With the last truffle fully-if somewhat unevenly- coated in chocolate, I wiped my forehead with the back of my hand and leaned against the counter to survey the damage. Chocolate was now spread into every possible crevice on the microwave, stove, counter, floor, and sink. I looked down and realized that I had seen better days and bent down to wipe a sizable glob of chocolate off of my ankle with my chocolate blackened tea towel.

Thankful that my roommate was out for the afternoon, I went about cleaning up the remnants of my truffle making adventure. I think I’m done with truffles for a while…

p.s. Every time I tell this story, there are a thousand other options that people think up. Hey, people? You weren’t there. The truffles were not attacking YOU. I’m just thinking that had you been in my shoes, you would have been chocolate covered and defeated as well.

p.p.s. I am now at home in West Virginia where my Mother has a whole BAG of truffles evenly covered with chocolate and even better tasting than mine. How do you like THAT?

And now the recipe you’ve all been waiting for, with my tips and tricks for a successful truffle-making endeavor.
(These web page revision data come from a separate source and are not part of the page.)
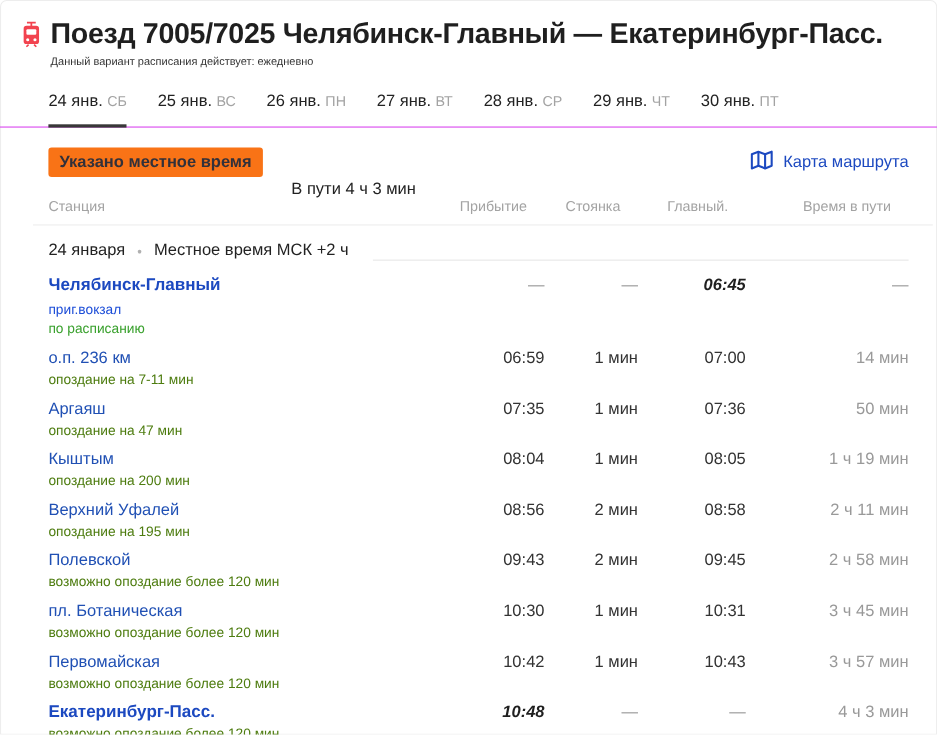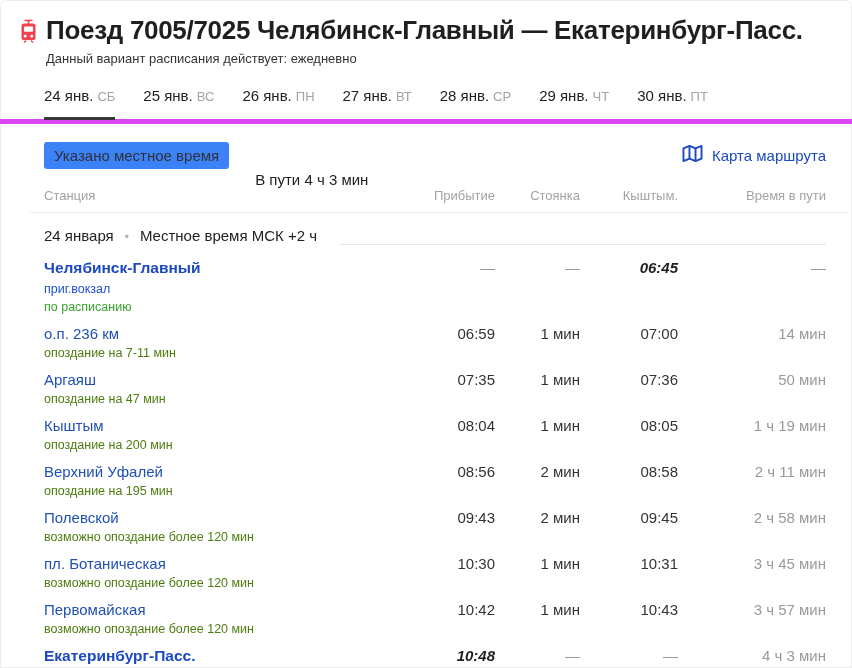--- a/index.html
+++ b/index.html
@@ -16,39 +16,39 @@
     box-shadow: inset 0 0 0 1px #ededed;
     border-radius:6px 6px 0 0;
     overflow:hidden;
   }
 
   
   .header { display:flex; align-items:flex-start; padding:15px 26px 0 18px; }
   .train-icon { flex:0 0 auto; margin-top:4px; }
   .header-text { margin-left:7px; }
   .page-title { margin:0; font-size:26px; line-height:30px; font-weight:700; color:#1f1f1f; letter-spacing:-0.3px; }
-  .subtitle { margin-top:6px; font-size:13px; color:#333; }
-
-  
-  .tabs-wrap { display:flex; gap:28px; padding:21px 0 15px 44px; border-bottom:5px solid #d946ef; }
+  .subtitle { margin-top:6px; font-size:10px; color:#333; }
+
+  
+  .tabs-wrap { display:flex; gap:28px; padding:21px 0 15px 44px; border-bottom:1px solid #d946ef; }
   .tab { position:relative; font-size:15px; color:#222; cursor:pointer; white-space:nowrap; }
   .tab-day { color:#a3a3a3; font-size:13px; margin-left:4px; }
   .tab.active::after { content:""; position:absolute; left:0; right:0; bottom:-16px; height:3px; background:#383838; }
 
   
   .toolbar { display:flex; align-items:center; margin:17px 26px 0 44px; height:28px; }
-  .badge { background:#3b82f6; border-radius:3px; padding:5px 10px; font-size:15px; color:#32313a; }
+  .badge { background:#f97316; border-radius:3px; padding:5px 10px; font-size:15px; color:#32313a;font-weight:bold; }
   .trip-duration { margin-left:26px; font-size:15px; color:#222;margin-top:48px; }
   .spacer { flex:1; }
   .link { display:flex; align-items:center; gap:9px; color:#1c49c0; font-size:15px; cursor:pointer; white-space:nowrap;padding-left:35px; }
   .link.print { margin-left:38px; }
 
   
   .grid5 { display:grid; grid-template-columns:1fr 120px 85px 98px 148px; }
-  .thead { margin:19px 26px 0 44px; padding-bottom:9px; font-size:13px; color:#a3a3a3; }
+  .thead { margin:19px 42px 0 44px; padding-bottom:9px; font-size:13px; color:#a3a3a3; }
   .thead .col { text-align:right; }
   .thead .col.first { text-align:left; }
   .rule { height:1px; background:#ededed; margin:0 4px 0 30px; }
 
   .date-row { display:flex; align-items:flex-end; margin:14px 26px 0 44px; font-size:15px; color:#222; }
   .date-dot { color:#b0b0b0; margin:0 11px; font-size:12px; }
   .date-rule { flex:1; height:1px; background:#e7e7e7; margin-left:22px; position:relative; top:1px; }
 
   .rows { margin:4px 26px 0 44px; }
   .row { padding-top:11px; min-height:44px; align-items:start; }
@@ -110,21 +110,21 @@
         </svg>
       </span>
       <span>Карта маршрута</span>
     </span>
   </div>
 
   <div class="thead grid5">
     <div class="col first">Станция</div>
     <div class="col">Прибытие</div>
     <div class="col">Стоянка</div>
-    <div class="col">Кыштым.</div>
+    <div class="col">Главный.</div>
     <div class="col">Время в пути</div>
   </div>
   <div class="rule"></div>
 
   <div class="date-row">
     <span>24 января</span>
     <span class="date-dot">•</span>
     <span>Местное время МСК +2 ч</span>
     <span class="date-rule"></span>
   </div>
1 block (8 oz) of cream cheese

Can be reduced fat. I haven’t noted that it makes a difference in taste.

1 bag of Oreos

This is where the variation comes in. For regular chocolate truffles, use regular Oreos (reduced fat is also fine here…doesn’t affect taste). For my “Christmas” truffles, I use mint Oreos. You could even use peanut butter Oreos, or whatever floats your boat.
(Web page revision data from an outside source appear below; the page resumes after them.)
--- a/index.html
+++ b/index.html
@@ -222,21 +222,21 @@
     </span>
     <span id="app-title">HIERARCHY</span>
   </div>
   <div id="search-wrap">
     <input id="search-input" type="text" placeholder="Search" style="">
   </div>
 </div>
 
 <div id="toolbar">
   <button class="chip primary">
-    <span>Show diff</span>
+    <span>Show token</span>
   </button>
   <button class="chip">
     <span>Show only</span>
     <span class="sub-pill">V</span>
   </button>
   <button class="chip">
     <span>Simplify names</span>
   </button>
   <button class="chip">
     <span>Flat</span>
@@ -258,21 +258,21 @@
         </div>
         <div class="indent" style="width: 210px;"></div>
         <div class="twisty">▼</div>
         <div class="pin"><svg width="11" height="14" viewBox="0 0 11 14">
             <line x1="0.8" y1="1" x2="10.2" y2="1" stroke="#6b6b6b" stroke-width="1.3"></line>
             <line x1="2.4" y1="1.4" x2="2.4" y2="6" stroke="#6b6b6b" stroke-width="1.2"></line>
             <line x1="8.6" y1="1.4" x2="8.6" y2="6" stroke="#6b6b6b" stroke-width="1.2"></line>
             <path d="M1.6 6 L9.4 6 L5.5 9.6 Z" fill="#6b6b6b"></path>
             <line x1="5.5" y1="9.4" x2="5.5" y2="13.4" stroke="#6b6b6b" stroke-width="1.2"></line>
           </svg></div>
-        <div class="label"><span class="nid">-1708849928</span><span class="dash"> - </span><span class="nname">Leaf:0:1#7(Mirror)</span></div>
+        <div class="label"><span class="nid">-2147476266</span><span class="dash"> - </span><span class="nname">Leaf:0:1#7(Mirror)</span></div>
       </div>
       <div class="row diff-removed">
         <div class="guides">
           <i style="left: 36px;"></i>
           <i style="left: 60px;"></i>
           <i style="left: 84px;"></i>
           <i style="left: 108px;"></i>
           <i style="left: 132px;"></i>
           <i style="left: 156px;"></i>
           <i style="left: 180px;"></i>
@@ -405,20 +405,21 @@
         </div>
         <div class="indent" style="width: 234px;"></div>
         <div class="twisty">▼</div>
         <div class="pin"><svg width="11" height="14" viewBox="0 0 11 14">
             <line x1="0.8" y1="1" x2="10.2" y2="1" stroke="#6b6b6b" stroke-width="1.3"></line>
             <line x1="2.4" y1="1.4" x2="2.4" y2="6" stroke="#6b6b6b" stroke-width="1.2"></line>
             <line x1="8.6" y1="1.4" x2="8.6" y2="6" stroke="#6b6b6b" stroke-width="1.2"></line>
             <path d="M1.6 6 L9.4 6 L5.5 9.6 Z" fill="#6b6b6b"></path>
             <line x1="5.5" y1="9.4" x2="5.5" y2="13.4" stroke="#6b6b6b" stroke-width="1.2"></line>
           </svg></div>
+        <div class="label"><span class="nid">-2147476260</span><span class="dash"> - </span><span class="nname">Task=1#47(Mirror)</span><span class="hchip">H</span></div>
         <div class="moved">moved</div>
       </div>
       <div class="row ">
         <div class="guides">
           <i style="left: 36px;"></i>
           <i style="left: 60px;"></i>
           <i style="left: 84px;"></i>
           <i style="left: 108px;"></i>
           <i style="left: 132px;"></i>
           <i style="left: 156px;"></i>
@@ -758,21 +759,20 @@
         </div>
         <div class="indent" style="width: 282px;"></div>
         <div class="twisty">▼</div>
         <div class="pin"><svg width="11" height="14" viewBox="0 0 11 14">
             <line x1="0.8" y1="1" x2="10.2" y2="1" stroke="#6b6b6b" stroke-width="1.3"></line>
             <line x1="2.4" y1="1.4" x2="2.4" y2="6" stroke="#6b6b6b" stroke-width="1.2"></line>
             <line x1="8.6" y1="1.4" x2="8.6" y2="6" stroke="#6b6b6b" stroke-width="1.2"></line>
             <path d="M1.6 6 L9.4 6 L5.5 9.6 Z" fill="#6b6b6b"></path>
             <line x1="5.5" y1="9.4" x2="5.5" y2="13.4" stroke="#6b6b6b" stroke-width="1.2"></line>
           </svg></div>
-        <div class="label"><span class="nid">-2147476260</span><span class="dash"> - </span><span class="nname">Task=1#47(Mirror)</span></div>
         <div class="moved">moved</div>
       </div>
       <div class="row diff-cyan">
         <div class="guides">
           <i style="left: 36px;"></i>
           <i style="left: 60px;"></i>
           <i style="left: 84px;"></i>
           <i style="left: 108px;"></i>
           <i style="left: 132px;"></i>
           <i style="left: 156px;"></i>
About 2 boxes of Baker’s semi-sweet cooking chocolate.

You probably won’t use all of the second box, but better to have more chocolate than less! Trust me.


1. Set out your cream cheese to soften to room temperature.

2. Pull out two cookie sheets and line with parchment paper or tin foil. This makes for easy clean up and easy removal of the finished truffles.

3. Using a food processor, blender, or plastic Ziploc bag and a heavy object like a rolling pin, crush a full bag of Oreos into oblivion. Ideally, you want the finished product to look a lot like coffee grounds.

4. In a bowl, mix the crushed Oreos with the block of cream cheese. By the time you’re done, you shouldn’t see any white from the cream cheese or the Oreo filling.

5. With your hands, roll the mixture into little round spheres about 1.5″ in diameter, or you can make ’em whatever size you want. Place them on your covered cookie sheets. You’ll notice that they can get a little mushy as the warmth of your hand interacts with the cream cheese. Hence the next step…

6. Refrigerate (or freeze if you’re in a hurry) all your wee uncovered truffles until the become solid and cold to the touch. This will allow you to roll them in chocolate without melting them.

7. If you have a double boiler pan (a sauce pan that you boil water in and another sauce pan fits on top so that the stuff you’re warming isn’t on the direct heat of the burner), thank your lucky stars and pull it out. If you don’t, I’d recommend creating your own make-shift double boiler. If you have another sauce pan, or a glass or metal mixing bowl that fits inside one of your sauce pans, that’ll do. I would NOT recommend plastic anything, of course. Melt the chocolate in the top of your double boiler pan. (If you’re one of these devil-may-care types that want to skip the double boiler, go right ahead. I’m just trying to save you some time and frustration :)). If you’re planning to make these on a regular basis, like I was, it’s worth investing in one of these. I got mine from Bed, Bath & Beyond for $19.99, but Amazon and other stores have a “universal” double boiler inserts that could go with one of your existing pans. 

8. I’ve found that the easiest way to cover the truffles is with the use of a spatula. You know, the kind that looks like a huge spoon, but it’s a spatula? That way, you can roll the truffle all around in the chocolate, scoop it up on a surface that has chocolate on it (the spatula), and drop it on your cookie sheet with relative ease. Plus, you can scrape all the chocolate together in the pan and use all of it up when it gets low.

9. Once you have the covered truffles done, refrigerate to set them.

You’re done! Now you just have to do the clean-up. Good luck with that.